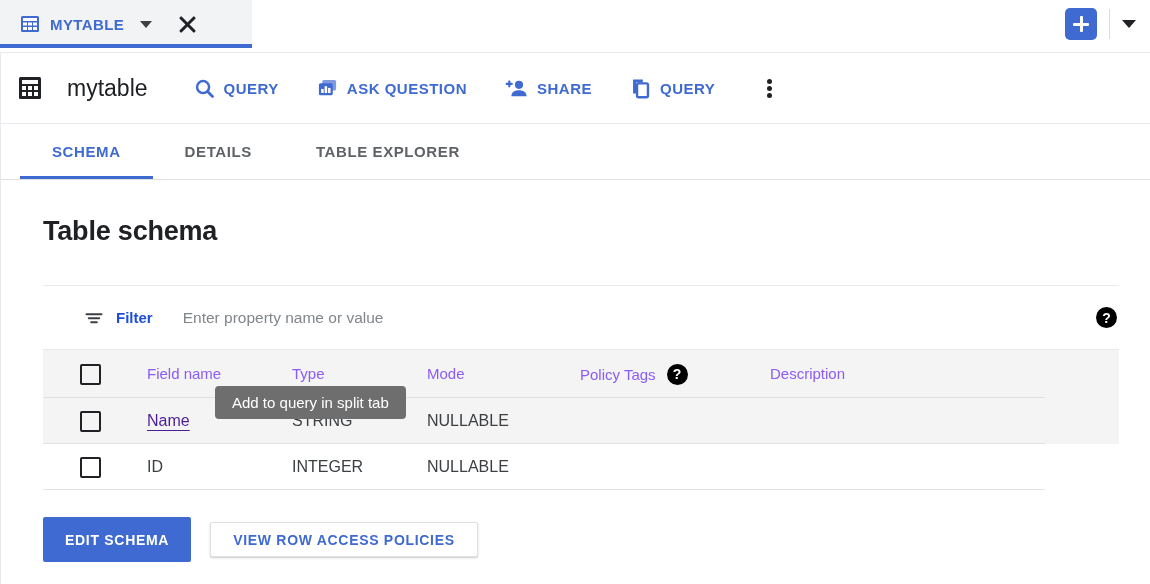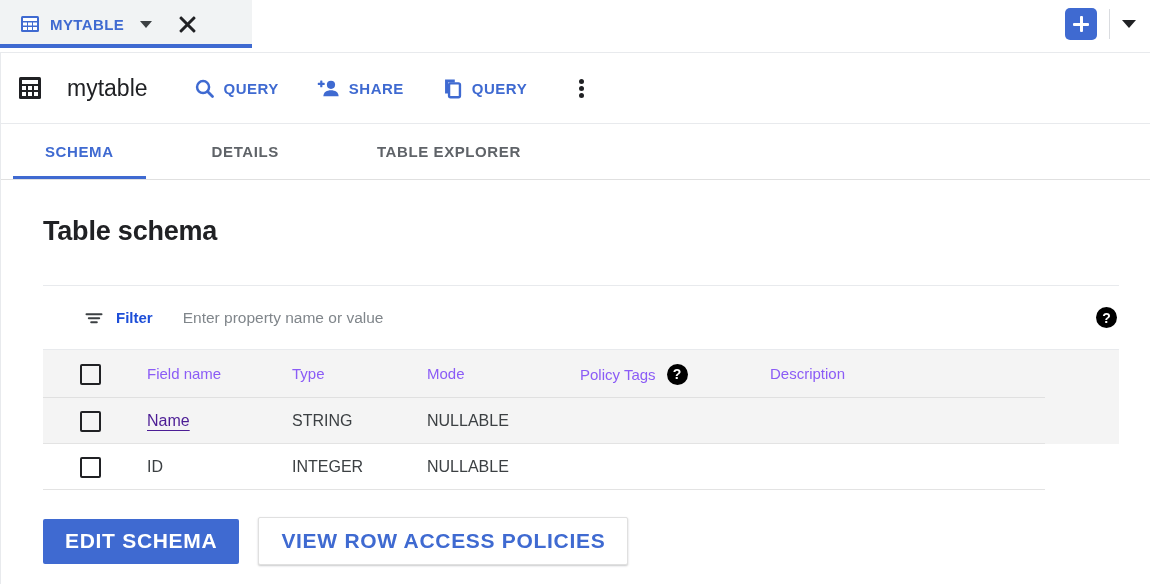--- a/index.html
+++ b/index.html
@@ -159,23 +159,22 @@
   }
   .kebab i:nth-child(1) { top: 3px; }
   .kebab i:nth-child(2) { top: 10px; }
   .kebab i:nth-child(3) { top: 17px; }
 
   
   .subtabs {
     position: relative;
     height: 56px;
     display: flex; align-items: stretch;
-    padding-left: 12px;
+    padding-left: 19px;
     border-bottom: 1px solid #e0e0e0;
-    gap: 34px;
   }
   .subtab {
     position: relative;
     display: flex; align-items: center;
     padding: 0 32px;
     font-size: 15px;
     font-weight: 600;
     letter-spacing: .6px;
     color: #5f6368;
     cursor: pointer;
@@ -291,38 +290,38 @@
   }
 
   
   .btn-row {
     display: flex; align-items: center;
     gap: 19px;
     margin-top: 27px;
   }
   .btn {
     font-family: "Liberation Sans", sans-serif;
-    font-size: 21px;
+    font-size: 14px;
     font-weight: 700;
     letter-spacing: .7px;
     border-radius: 2px;
     cursor: pointer;
     border: 0;
     white-space: nowrap;
   }
   .btn-primary {
     background: #3f6ad1;
     color: #ffffff;
     height: 45px;
     padding: 0 22px;
   }
   .btn-secondary {
     background: #ffffff;
     color: #3f6ad1;
-    height: 48px;
+    height: 35px;
     padding: 0 22px;
     border: 1px solid #e0e0e0;
     box-shadow: 0 1px 2px rgba(60,64,67,.28);
   }
 
   
   .tooltip {
     position: absolute;
     left: 215px; top: 386px;
     height: 33px;
@@ -392,20 +391,32 @@
       <div class="tb-action">
         <span>
           <svg viewBox="0 0 22 22" width="21" height="21" aria-hidden="true">
             <circle cx="9.5" cy="9.5" r="6.3" fill="none" stroke="#3f6ad1" stroke-width="2.6"></circle>
             <line x1="14.2" y1="14.2" x2="19.4" y2="19.4" stroke="#3f6ad1" stroke-width="2.9" stroke-linecap="round"></line>
           </svg>
         </span>
         <span>QUERY</span>
       </div>
 
+      <div class="tb-action">
+        <span>
+          <svg viewBox="0 0 22 22" width="21" height="21" aria-hidden="true">
+            <rect x="5.5" y="2" width="14.5" height="11" rx="1.6" fill="#7f9bdf"></rect>
+            <rect x="2" y="5.5" width="14.5" height="12.5" rx="1.6" fill="#3f6ad1"></rect>
+            <rect x="4.4" y="11.5" width="2.6" height="4.2" fill="#ffffff"></rect>
+            <rect x="8.0" y="8.6" width="2.6" height="7.1" fill="#ffffff"></rect>
+            <rect x="11.6" y="10.4" width="2.6" height="5.3" fill="#ffffff"></rect>
+          </svg>
+        </span>
+        <span>ASK QUESTION</span>
+      </div>
 
       <div class="tb-action">
         <span>
           <svg viewBox="0 0 24 22" width="23" height="21" aria-hidden="true">
             <circle cx="14.6" cy="7.2" r="4.3" fill="#3f6ad1"></circle>
             <path d="M6.6 19.2c0-4.3 3.6-6.4 8-6.4s8 2.1 8 6.4z" fill="#3f6ad1"></path>
             <rect x="0.8" y="5.1" width="7.2" height="2.3" rx="0.6" fill="#3f6ad1"></rect>
             <rect x="3.3" y="2.6" width="2.3" height="7.2" rx="0.6" fill="#3f6ad1"></rect>
           </svg>
         </span>
@@ -529,14 +540,15 @@
       </div>
 
       <div class="btn-row">
         <button class="btn btn-primary">EDIT SCHEMA</button>
         <button class="btn btn-secondary">VIEW ROW ACCESS POLICIES</button>
       </div>
 
     </div>
   </div>
 
+  <div class="tooltip">Add to query in split tab</div>
 
 </div>
 
 </body></html>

WHAT YOU NEED TO DO
Return each line of the data where the word "secondary" appears.

TASK RESULT
   .btn-secondary {
         <button class="btn btn-secondary">VIEW ROW ACCESS POLICIES</button>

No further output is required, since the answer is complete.